Today on Oldest Olympians, we wanted to finish wrapping up our coverage of eisstockschießen, or “ice stock sport” at the 1936 Garmisch-Partenkirchen Olympics. We have covered this tournament haphazardly, but we wanted be a little more organized and touch upon the remaining mystery competitors that we have not yet mentioned. Today, we are going to finish looking at all those that we have not discussed previously.
In the event for Germans only, we have not mentioned that the team from Eissportverein Weilheim also included Xaver Bauer, Anton Kranner, and Roman Ostermeier, none of whom we know anything about. The same can be said of the remaining members of eighth-placed Eisstock-Club Mittenwald – Johann Fichtl, Georg Müller, and Franz Wörndl – and the ninth-placed team of Eis- und Rollschuhsportverein Passau: Hans Bauer, Alois Haider, and Heinrich Wurst.
For the tenth-placed Eissport-Club Oberstdorf, we missed only one individual: Franz Dürr. Just as with the two remaining members of 11th-placed Gießener Eisverein, Willi Mohr and Walter Schonebohm, we have been unable to uncover any concrete information about him. From 12th-placed Altonaer Schlittschuhläuferverein, from Hamburg, we have not covered Herrmann Jeddicke and Otto Kolzen. There are two Otto Kolzens buried in Hamburg, but we do not know if either were the Olympian: one was born January 3, 1880 and died November 17, 1954, while the other was born November 9, 1913 and died June 13, 1979. Given the wide range of ages in the tournament, either could be the player, but for Jeddicke we have no leads.

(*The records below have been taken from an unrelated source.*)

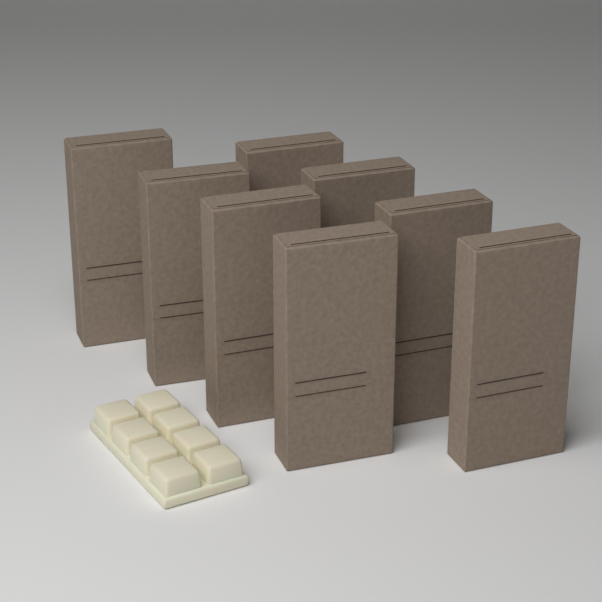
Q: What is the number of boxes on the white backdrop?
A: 8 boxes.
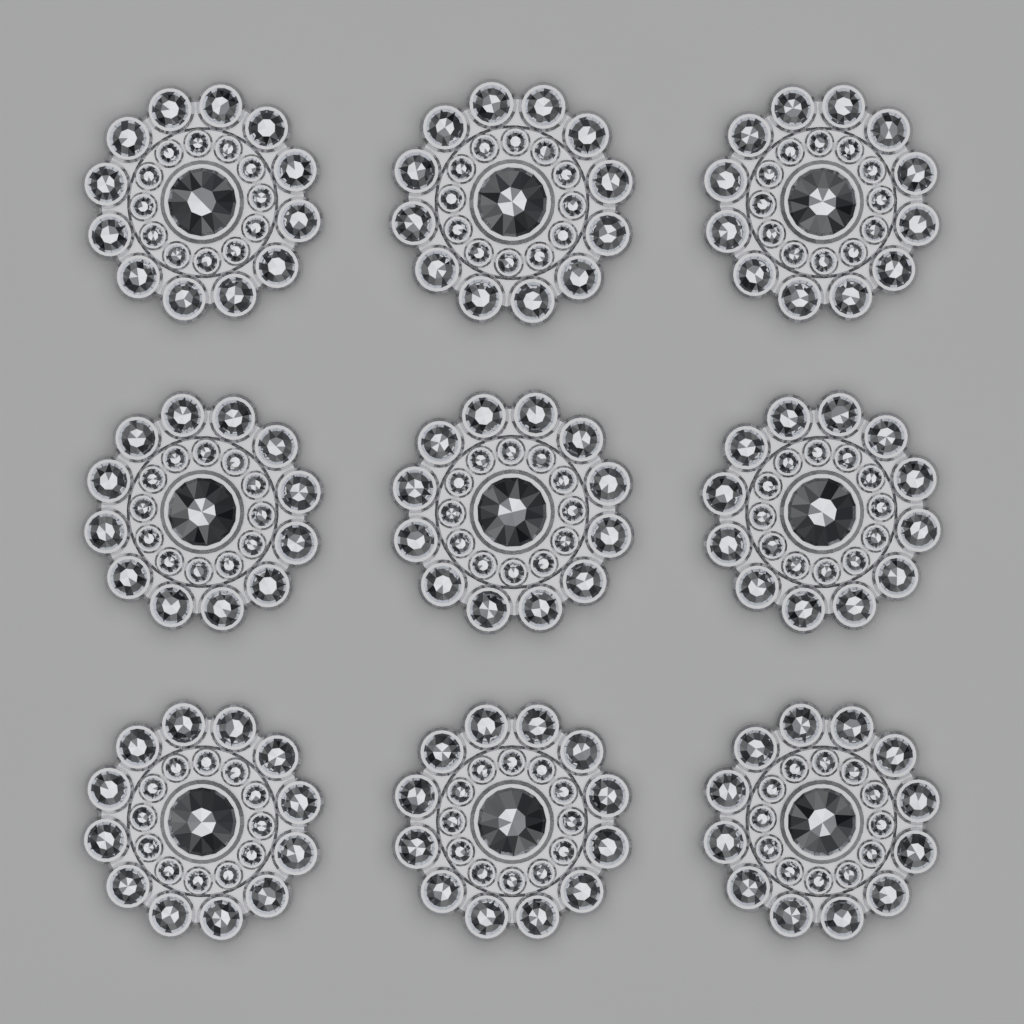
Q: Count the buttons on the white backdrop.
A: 9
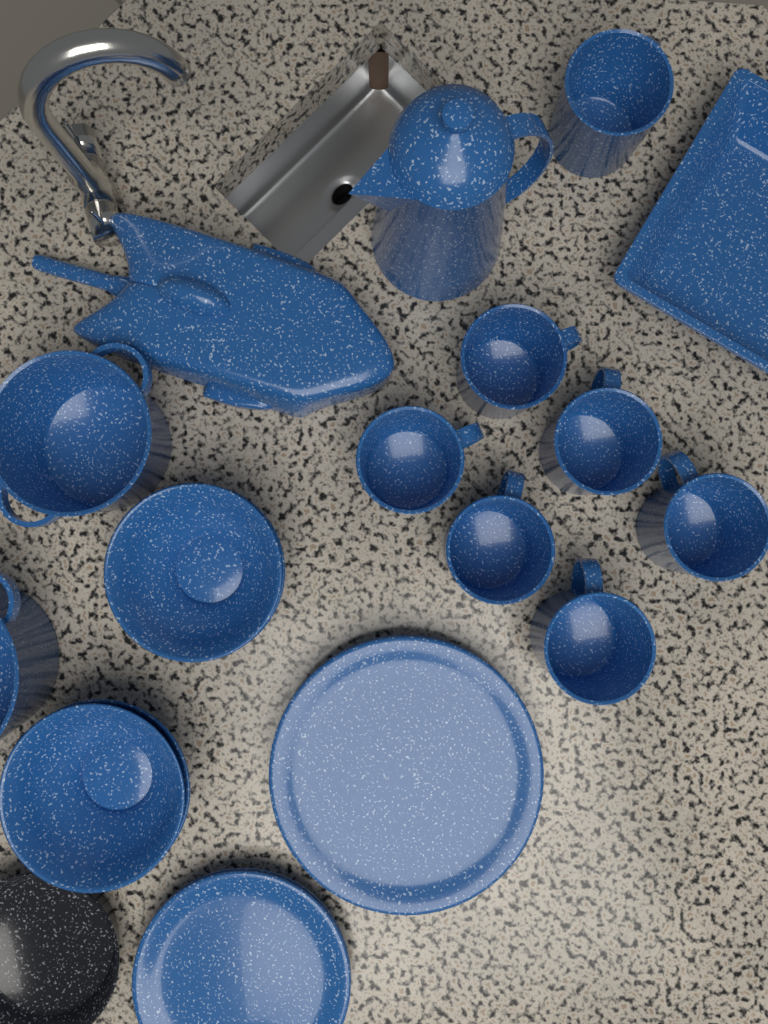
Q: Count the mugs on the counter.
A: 7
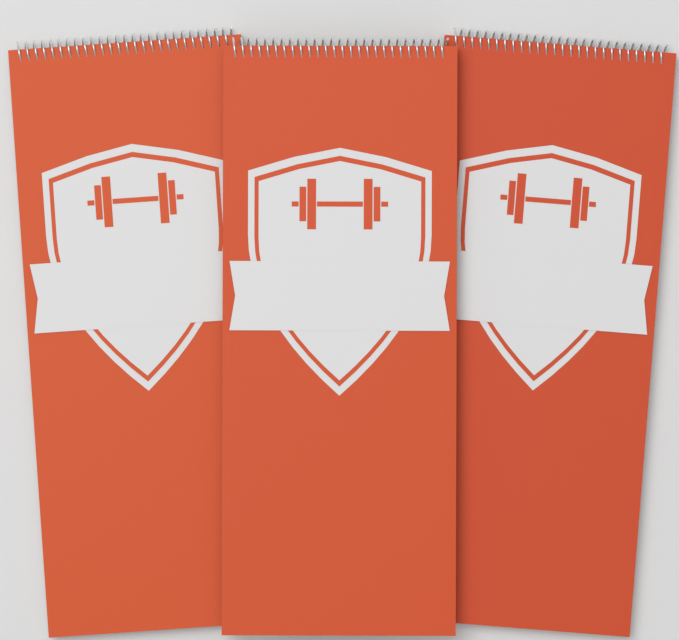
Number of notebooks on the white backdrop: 3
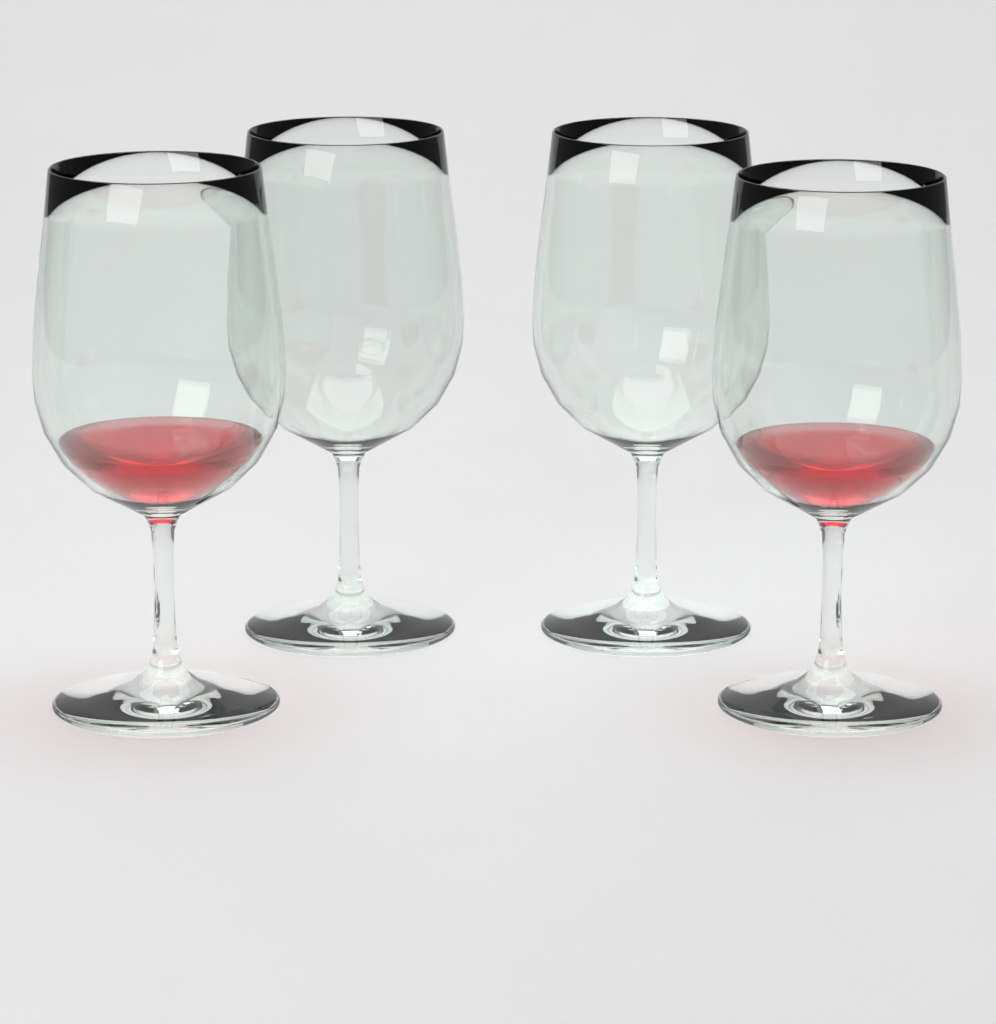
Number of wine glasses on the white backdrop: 4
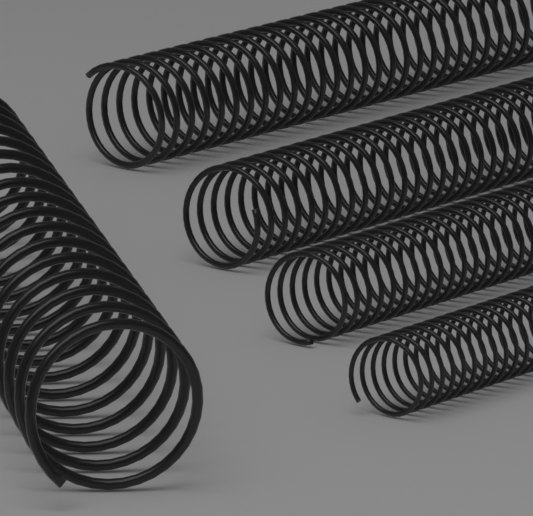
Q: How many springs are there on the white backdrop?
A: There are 5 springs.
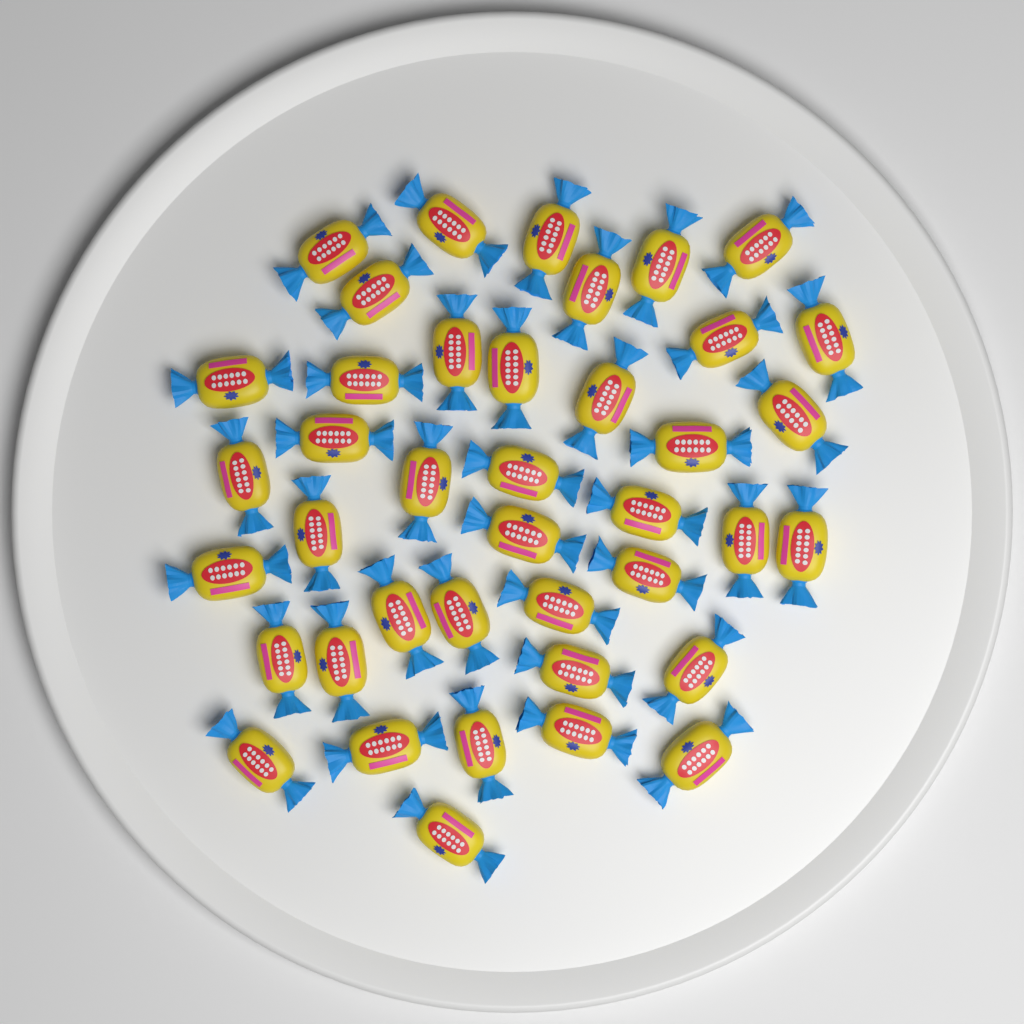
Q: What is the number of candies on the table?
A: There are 40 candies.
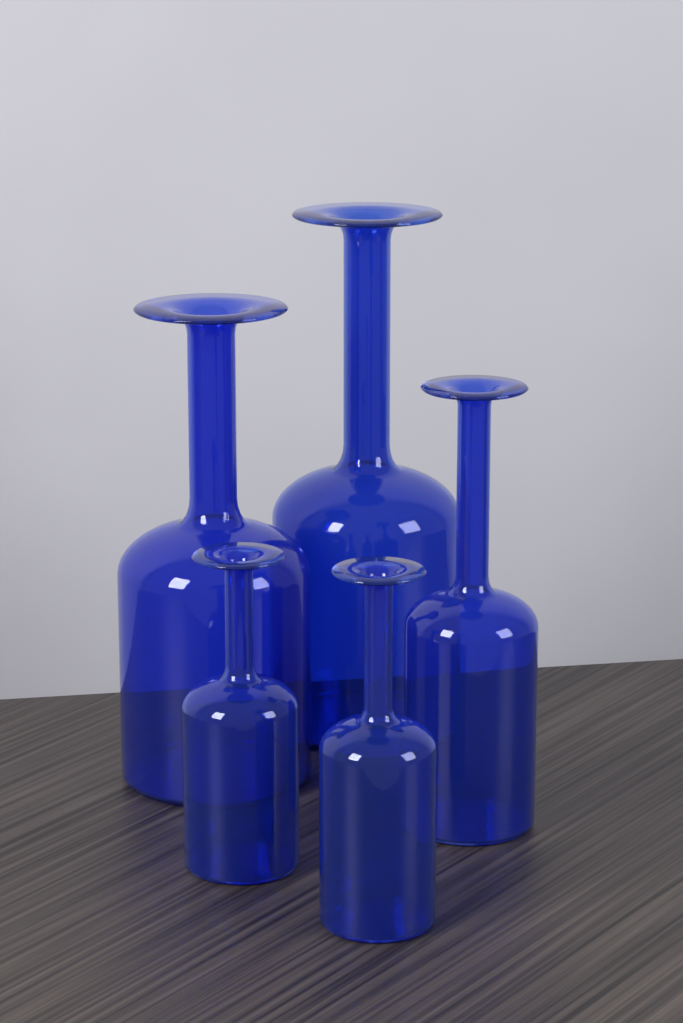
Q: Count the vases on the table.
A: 5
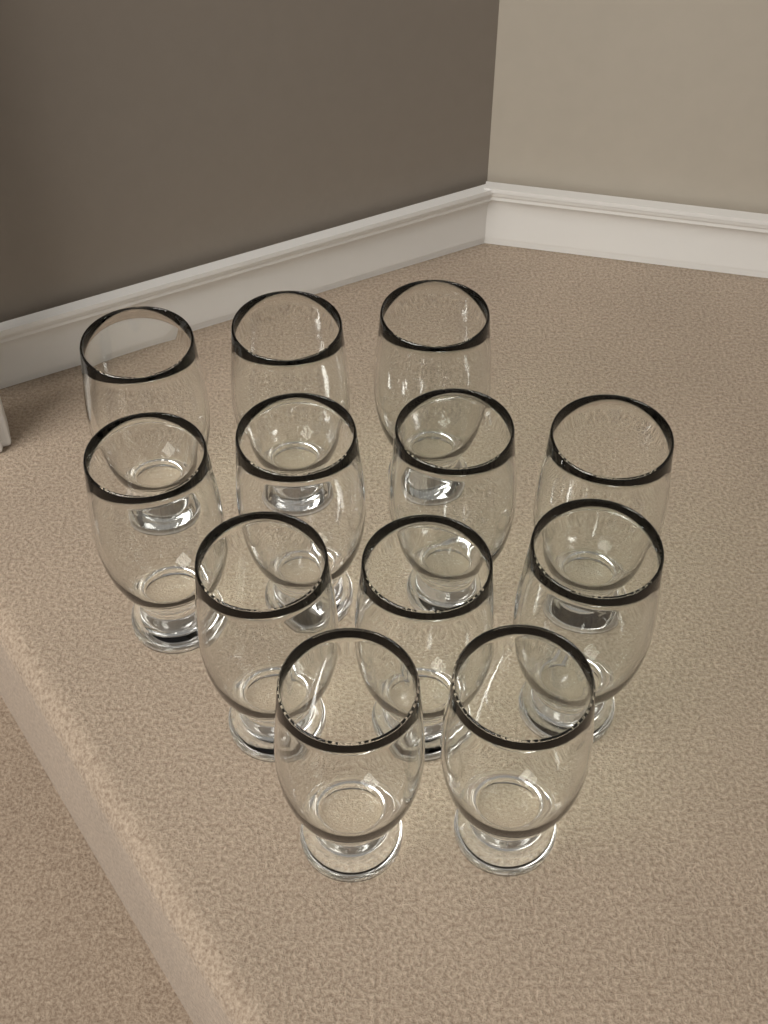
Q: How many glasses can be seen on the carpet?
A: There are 12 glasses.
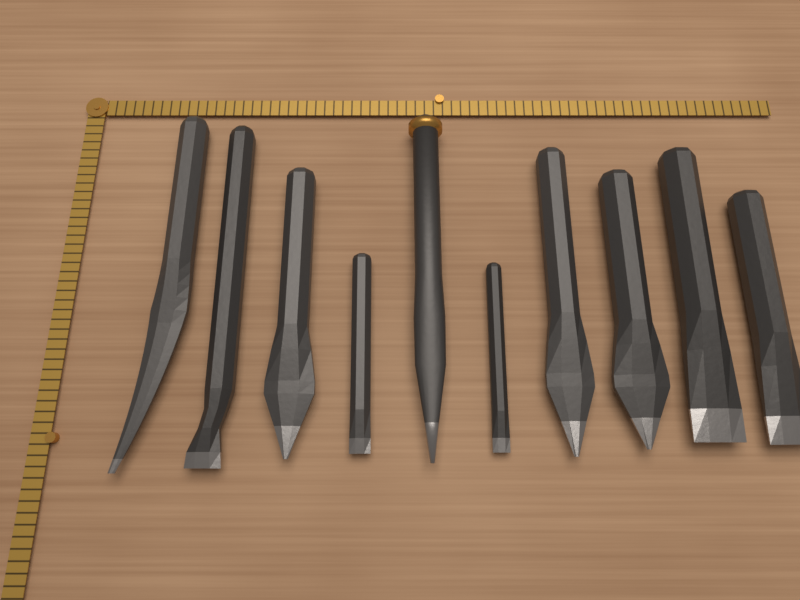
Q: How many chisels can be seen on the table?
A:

The final two players, Wilhelm Kadel and Karl Möser, were members of the Frankfurter Tennis-Club 1914 club that finished 14th and last, and we again have no information on either. They do, however, wrap up our coverage of mystery competitors for the 1936 Garmisch-Partenkirchen Olympics, although for completeness on pre-war Olympians without dates of birth or death, we need to mention two rowers from the Berlin Games: Milan Blace and Branko Karadjole. Both were reserves with the Yugoslavian coxed fours squad, but neither saw any playing time and we have no biographical details on either of them.
That is what we have for today, but we hope to soon move to the 1948 St. Moritz and London Olympics There are many Olympians who took part in the Games for whom we lack information on their dates of birth. Now that most, if not all, of those individuals would be over the age of 90, we are hoping to delve into these Games in more detail in the hopes of bringing their contributions to global sport to a greater audience and maybe even solving a few Olympic mysteries. We hope that you will join us!